Com efeito, no antigo regime absolutista, a imagem do rei era construída coletivamente pela arte, pela literatura e pela moda de forma a exaltar sua virilidade e masculinidade. Um soberano viril era aquele que tradicionalmente vencia muitas batalhas, duelava em justas e dava testemunho de sua potência sexual, produzindo herdeiro não apenas com sua esposa legítima, como também com suas amantes. Como dito anteriormente, Luís XVI não se interessava por atividades físicas, exceto a caça, e não tomou para si uma favorita. A ausência de uma amante titular, posição anteriormente ocupada por mulher como Madame de Pompadour e Madame Du Barry, deixou assim a rainha exposta a toda sorte de ataques. Alvo do popular, as amantes reais eram ao mesmo tempo um escudo que protegia a figura soberana de ataques como os que Maria Antonieta sofreu. Ridicularizar a sexualidade da esposa do rei era, portanto, uma forma de diminuir a imagem viril do monarca e ao mesmo tempo lançar dúvidas sobre a legitimidade da prole real. Em vida, Maria Antonieta foi comparada a mulheres como Messalina, e satirizada em panfletos onde aparecia montando um pênis gigante ou como uma harpia. Segundo Chantal Thomas: “o mito dos poderes super eróticos de Maria Antonieta – associados com um gênio para o mal desafiando a capacidade humana – se encontrou com a sanção de que o real é surpreendente. Na ausência de qualquer prova de traição política, a rainha foi julgada de acordo com as fantasias pornográficas de toda a nação” (1999, p. 18).

Ilustração criada por ocasião da figa da família real do palácio das Tulheiras em 1791. Maria Antonieta foi responsabilizada pelo plano, conforme se vê nessa charge, onde ela tenta dar um salto mais largo do que suas pernas, deixando o povo ver o que há por baixo da sua saia.
• • • •
### Faça isto
Por favor, reescreva o texto sobre Maria Antonieta começando no trecho que contém "Ilustração criada por" e parando depois de "da sua saia.". Troque "charge" por "caricatura".

### Dados brutos
• • • •
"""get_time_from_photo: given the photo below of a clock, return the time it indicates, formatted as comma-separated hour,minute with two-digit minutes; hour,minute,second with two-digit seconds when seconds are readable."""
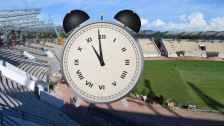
• • • •
### Resposta correta
Ilustração criada por ocasião da figa da família real do palácio das Tulheiras em 1791. Maria Antonieta foi responsabilizada pelo plano, conforme se vê nessa caricatura, onde ela tenta dar um salto mais largo do que suas pernas, deixando o povo ver o que há por baixo da sua saia.